Anders sieht es beim zweiten Test von saldo aus, bei der die Kombination von Plavix (Clopidogrel) und Aspirin (Acetylsalicylsäure) versucht wurde.
Das ist etwas, wo man reagieren muss:
Relevanz: 3 Ueberwachung/AnpassungGruppen: Thrombozytenaggregationshemmer / Antiphlogistika, nicht steroidale
Kurztext: Möglicherweise erhöhtes Blutungsrisiko
Und das haben die Apotheken auch:
Positiv: Nur eine Apotheke verkaufte Plavix und Aspirin ohne Warnung vor der Blutungsgefahr. Negativ: 7 von 20 verkauften den Blutverdünner Plavix, ohne auf ein Generikum hinzuweisen.Das könnte man natürlich auch so formulieren: 13 von 20 Apotheken haben auf das Generikum hingewiesen oder es verkauft! Aber das liest sich halt nicht so gut. Dann schreibt man lieber:
Insgesamt arbeiteten nur drei Apotheken vorbildlichJaaa - wie gesagt: Noch nie wurde so ein Test bestanden. Kein Wunder, wenn man das so zeigen will und entsprechend selten auftretende Wechselwirkungen aussucht - notabene eine Wechselwirkung, die bei dem Medikament schon als Nebenwirkung alleine auftreten kann. Ebenfalls selten, also weniger als 1 von 1000 Behandelnden bekommt das.

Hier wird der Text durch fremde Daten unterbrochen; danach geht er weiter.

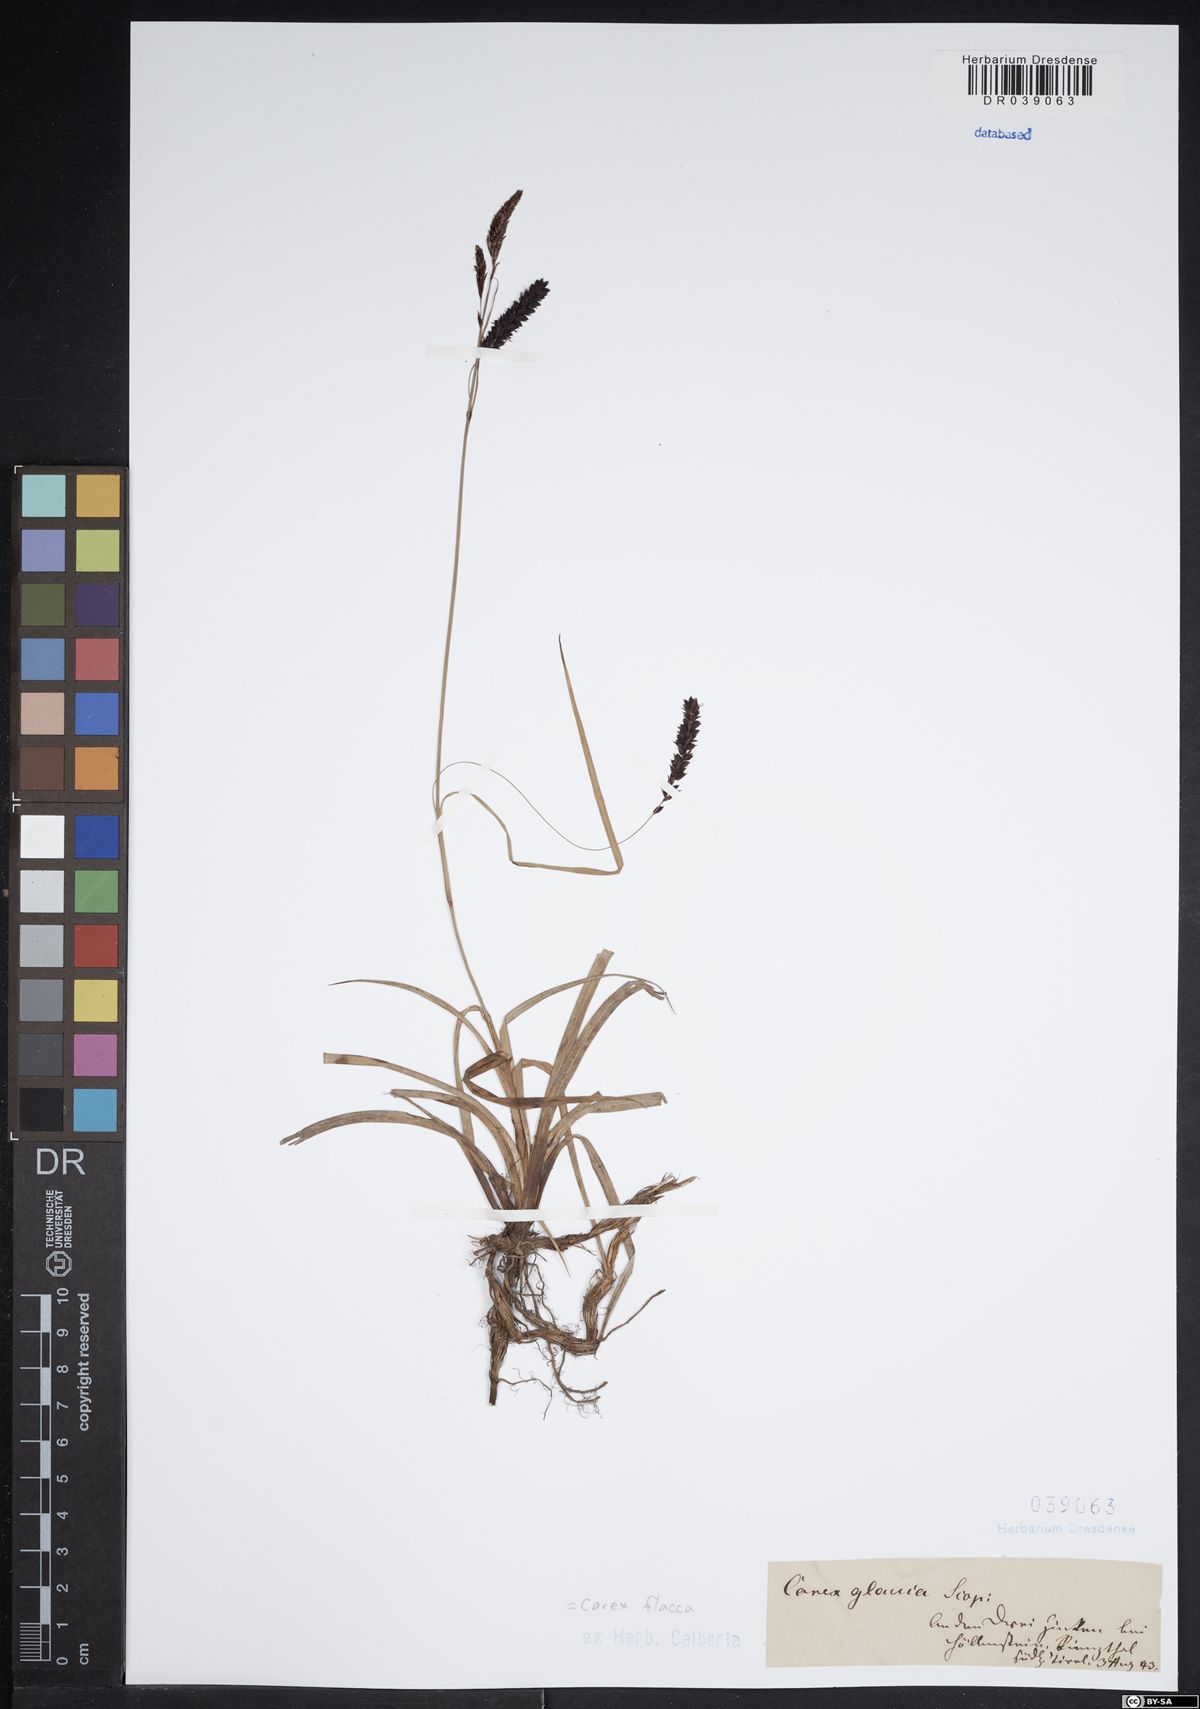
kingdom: Plantae
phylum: Tracheophyta
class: Liliopsida
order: Poales
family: Cyperaceae
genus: Carex
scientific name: Carex flacca
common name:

Übrigens. Nein, wir sind nicht getestet worden. Aber ich habe von Apotheken gehört, die bei dem saldo-Test dabeiwaren und die die Kombi abgegeben haben. Deshalb sei hier noch angefügt: nicht alles, was die Apotheke dazu gesagt hat, schlägt sich im Artikel nieder. Das dürfte bei mehreren der Fall gewesen sein.
Es geht bei den Wechselwirkung halt auch darum, die zu interpretieren - und dann den Patienten gegebenenfalls zu informieren. Abgegeben hätte ich das wahrscheinlich auch.